» **SUPPLIED MATERIAL**:
━━━━━━

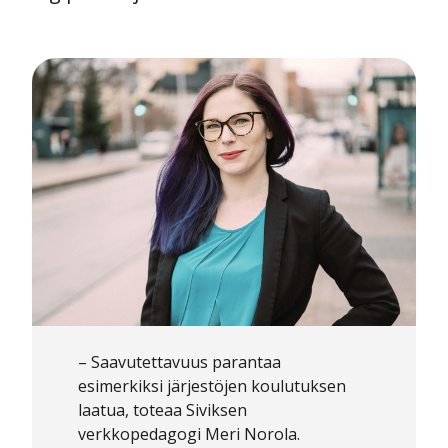
– Saavutettavuus parantaa
esimerkiksi järjestöjen koulutuksen
laatua, toteaa Siviksen
verkkopedagogi Meri Norola.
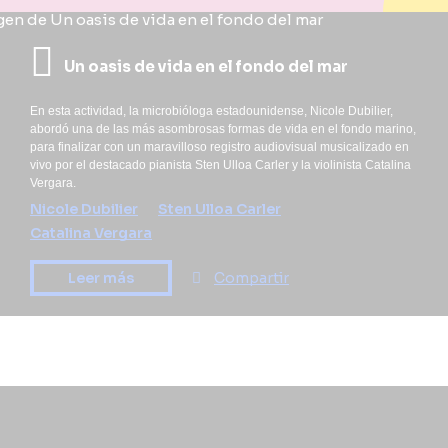
Un oasis de vida en el fondo del mar
En esta actividad, la microbióloga estadounidense, Nicole Dubilier,
abordó una de las más asombrosas formas de vida en el fondo marino,
para finalizar con un maravilloso registro audiovisual musicalizado en
vivo por el destacado pianista Sten Ulloa Carler y la violinista Catalina
Vergara.
Nicole Dubilier
Sten Ulloa Carler
Catalina Vergara
Leer más
Compartir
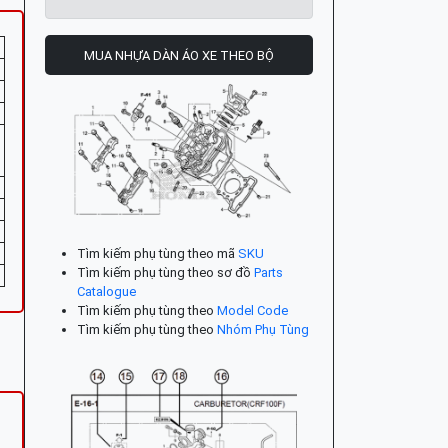
MUA NHỰA DÀN ÁO XE THEO BỘ
Tìm kiếm phụ tùng theo mã
SKU
Tìm kiếm phụ tùng theo sơ đồ
Parts
Catalogue
Tìm kiếm phụ tùng theo
Model Code
Tìm kiếm phụ tùng theo
Nhóm Phụ Tùng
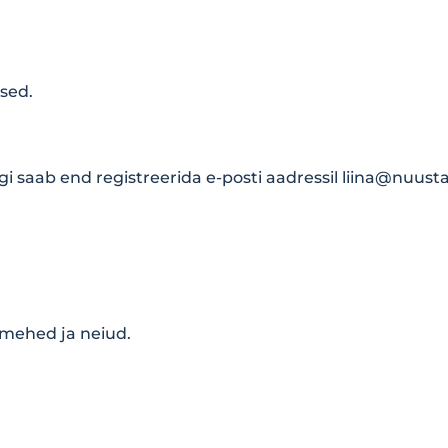
ased.
gi saab end registreerida e-posti aadressil
liina@nuust
emehed ja neiud.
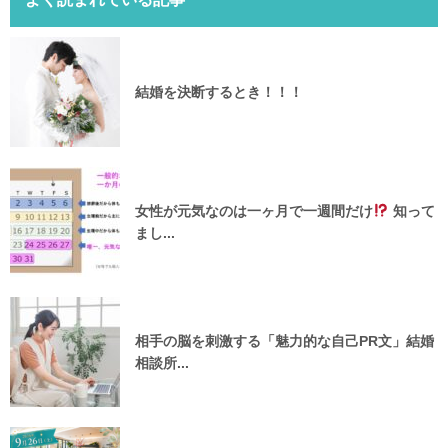
結婚を決断するとき！！！
女性が元気なのは一ヶ月で一週間だけ
知って
まし...
相手の脳を刺激する「魅力的な自己PR文」結婚
相談所...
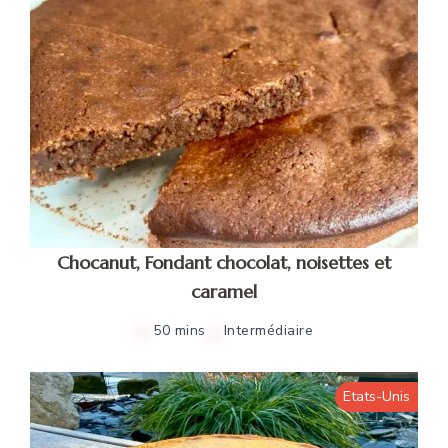
Chocanut, Fondant chocolat, noisettes et
caramel
50 mins
Intermédiaire
Etats-Unis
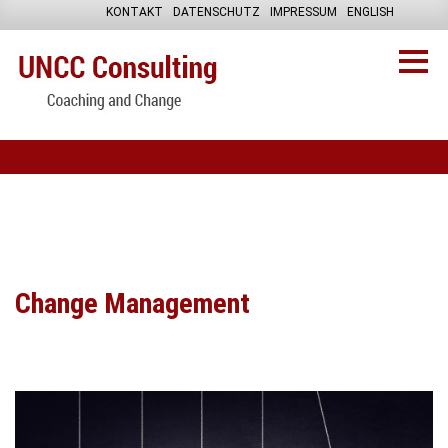
KONTAKT
DATENSCHUTZ
IMPRESSUM
ENGLISH
Change Management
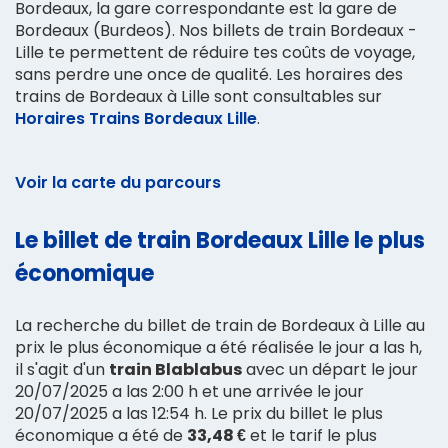
Bordeaux, la gare correspondante est la gare de
Bordeaux (Burdeos). Nos billets de train Bordeaux -
Lille te permettent de réduire tes coûts de voyage,
sans perdre une once de qualité. Les horaires des
trains de Bordeaux à Lille sont consultables sur
Horaires Trains Bordeaux Lille
.
Voir la carte du parcours
Le billet de train Bordeaux Lille le plus
économique
La recherche du billet de train de Bordeaux à Lille au
prix le plus économique a été réalisée le jour a las h,
il s'agit d'un
train Blablabus
avec un départ le jour
20/07/2025 a las 2:00 h et une arrivée le jour
20/07/2025 a las 12:54 h. Le prix du billet le plus
économique a été de
33,48 €
et le tarif le plus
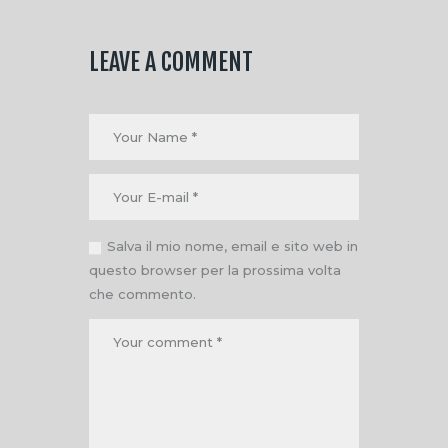
LEAVE A COMMENT
Salva il mio nome, email e sito web in
questo browser per la prossima volta
che commento.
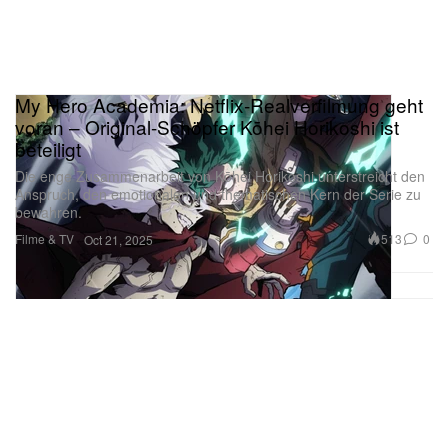
My Hero Academia: Netflix-Realverfilmung geht
voran – Original-Schöpfer Kōhei Horikoshi ist
beteiligt
Die enge Zusammenarbeit von Kōhei Horikoshi unterstreicht den
Anspruch, den emotionalen und thematischen Kern der Serie zu
bewahren.
Filme & TV
513
0
Oct 21, 2025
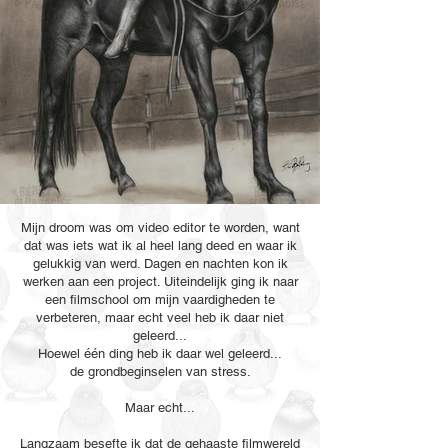
Mijn droom was om video editor te worden, want
dat was iets wat ik al heel lang deed en waar ik
gelukkig van werd. Dagen en nachten kon ik
werken aan een project. Uiteindelijk ging ik naar
een filmschool om mijn vaardigheden te
verbeteren, maar echt veel heb ik daar niet
geleerd...
Hoewel één ding heb ik daar wel geleerd...
de grondbeginselen van stress.
Maar echt...
Langzaam besefte ik dat de gehaaste filmwereld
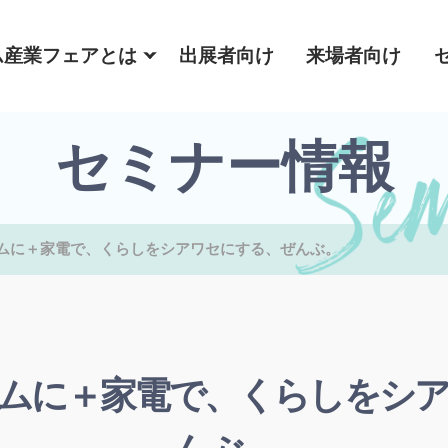
ム産業フェアとは
出展者向け
来場者向け
セミナー情報
ムに＋家電で、くらしをシアワセにする、ぜんぶ。
ムに＋家電で、くらしをシ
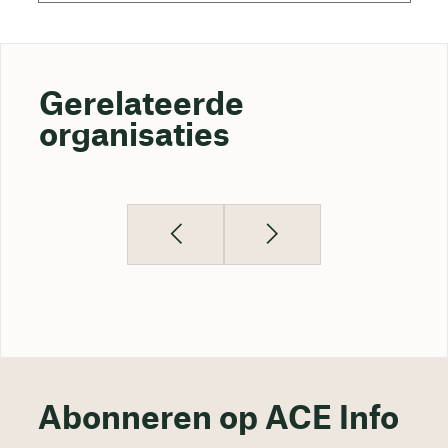
Gerelateerde
organisaties
Abonneren op ACE Info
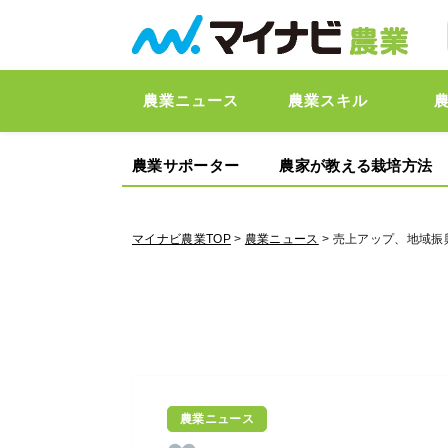
農業ニュース
農業スキル
農業サポーター
農家が教える栽培方法
マイナビ農業TOP
>
農業ニュース
> 売上アップ、地域振
農業ニュース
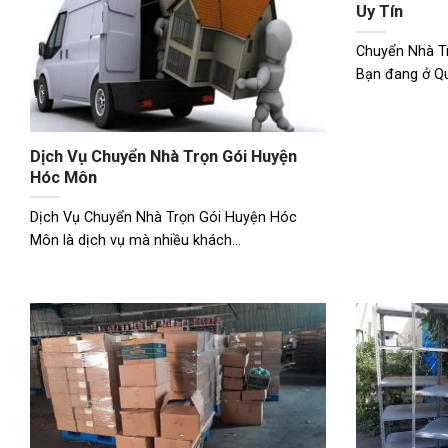
Uy Tín
Chuyển Nhà Tr
Bạn đang ở Qu
Dịch Vụ Chuyển Nhà Trọn Gói Huyện
Hóc Môn
Dịch Vụ Chuyển Nhà Trọn Gói Huyện Hóc
Môn là dịch vụ mà nhiều khách...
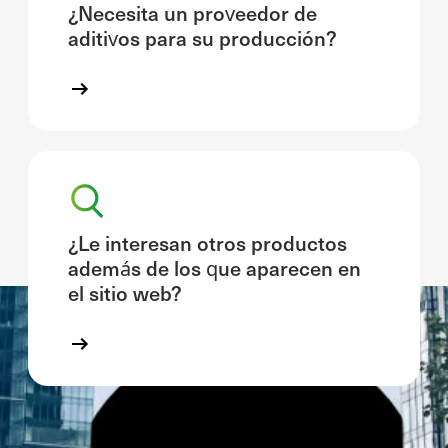
¿Necesita un proveedor de
aditivos para su producción?
¿Le interesan otros productos
además de los que aparecen en
el sitio web?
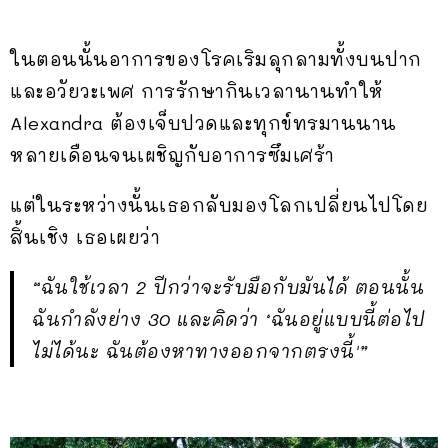
ในตอนนั้นอาการของโรคเริมลุกลามทั้งบนปาก
และอวัยวะเพศ การรักษากินเวลานานทำให้
Alexandra ต้องเจ็บปวดและทุกข์ทรมานนาน
หลายเดือนจนเผชิญกับอาการซึมเศร้า
แต่ในระหว่างนั้นเธอกลับมองโลกเปลี่ยนไปโดย
สิ้นเชิง เธอเผยว่า
“ฉันใช้เวลา 2 ปีกว่าจะรับมือกับมันได้ ตอนนั้น
ฉันกำลังย่าง 30 และคิดว่า ‘ฉันอยู่แบบนี้ต่อไป
ไม่ได้นะ ฉันต้องหาทางออกจากตรงนี้'”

━━━━━━

» **PROBLEM DETAILS**: Your task is to transcribe all of the records precisely, with no images included.

» **ANSWER TO THIS TASK**:
– Saavutettavuus parantaa
esimerkiksi järjestöjen koulutuksen
laatua, toteaa Siviksen
verkkopedagogi Meri Norola.
Un oasis de vida en el fondo del mar
En esta actividad, la microbióloga estadounidense, Nicole Dubilier,
abordó una de las más asombrosas formas de vida en el fondo marino,
para finalizar con un maravilloso registro audiovisual musicalizado en
vivo por el destacado pianista Sten Ulloa Carler y la violinista Catalina
Vergara.
Nicole Dubilier
Sten Ulloa Carler
Catalina Vergara
Leer más
Compartir
MUA NHỰA DÀN ÁO XE THEO BỘ
Tìm kiếm phụ tùng theo mã
SKU
Tìm kiếm phụ tùng theo sơ đồ
Parts
Catalogue
Tìm kiếm phụ tùng theo
Model Code
Tìm kiếm phụ tùng theo
Nhóm Phụ Tùng
ased.
gi saab end registreerida e-posti aadressil
liina@nuust
emehed ja neiud.
結婚を決断するとき！！！
女性が元気なのは一ヶ月で一週間だけ
知って
まし...
相手の脳を刺激する「魅力的な自己PR文」結婚
相談所...
Chocanut, Fondant chocolat, noisettes et
caramel
50 mins
Intermédiaire
Etats-Unis
KONTAKT
DATENSCHUTZ
IMPRESSUM
ENGLISH
Change Management
Bordeaux, la gare correspondante est la gare de
Bordeaux (Burdeos). Nos billets de train Bordeaux -
Lille te permettent de réduire tes coûts de voyage,
sans perdre une once de qualité. Les horaires des
trains de Bordeaux à Lille sont consultables sur
Horaires Trains Bordeaux Lille
.
Voir la carte du parcours
Le billet de train Bordeaux Lille le plus
économique
La recherche du billet de train de Bordeaux à Lille au
prix le plus économique a été réalisée le jour a las h,
il s'agit d'un
train Blablabus
avec un départ le jour
20/07/2025 a las 2:00 h et une arrivée le jour
20/07/2025 a las 12:54 h. Le prix du billet le plus
économique a été de
33,48 €
et le tarif le plus
LEAVE A COMMENT
Salva il mio nome, email e sito web in
questo browser per la prossima volta
che commento.
My Hero Academia: Netflix-Realverfilmung geht
voran – Original-Schöpfer Kōhei Horikoshi ist
beteiligt
Die enge Zusammenarbeit von Kōhei Horikoshi unterstreicht den
Anspruch, den emotionalen und thematischen Kern der Serie zu
bewahren.
Filme & TV
513
0
Oct 21, 2025
Mijn droom was om video editor te worden, want
dat was iets wat ik al heel lang deed en waar ik
gelukkig van werd. Dagen en nachten kon ik
werken aan een project. Uiteindelijk ging ik naar
een filmschool om mijn vaardigheden te
verbeteren, maar echt veel heb ik daar niet
geleerd...
Hoewel één ding heb ik daar wel geleerd...
de grondbeginselen van stress.
Maar echt...
Langzaam besefte ik dat de gehaaste filmwereld
ム産業フェアとは
出展者向け
来場者向け
セミナー情報
ムに＋家電で、くらしをシアワセにする、ぜんぶ。
ムに＋家電で、くらしをシ
Gerelateerde
organisaties
Abonneren op ACE Info
農業ニュース
農業スキル
農業サポーター
農家が教える栽培方法
マイナビ農業TOP
>
農業ニュース
> 売上アップ、地域振
農業ニュース
Uy Tín
Chuyển Nhà Tr
Bạn đang ở Qu
Dịch Vụ Chuyển Nhà Trọn Gói Huyện
Hóc Môn
Dịch Vụ Chuyển Nhà Trọn Gói Huyện Hóc
Môn là dịch vụ mà nhiều khách...
¿Necesita un proveedor de
aditivos para su producción?
¿Le interesan otros productos
además de los que aparecen en
el sitio web?
ในตอนนั้นอาการของโรคเริมลุกลามทั้งบนปาก
และอวัยวะเพศ การรักษากินเวลานานทำให้
Alexandra ต้องเจ็บปวดและทุกข์ทรมานนาน
หลายเดือนจนเผชิญกับอาการซึมเศร้า
แต่ในระหว่างนั้นเธอกลับมองโลกเปลี่ยนไปโดย
สิ้นเชิง เธอเผยว่า
“ฉันใช้เวลา 2 ปีกว่าจะรับมือกับมันได้ ตอนนั้น
ฉันกำลังย่าง 30 และคิดว่า ‘ฉันอยู่แบบนี้ต่อไป
ไม่ได้นะ ฉันต้องหาทางออกจากตรงนี้'”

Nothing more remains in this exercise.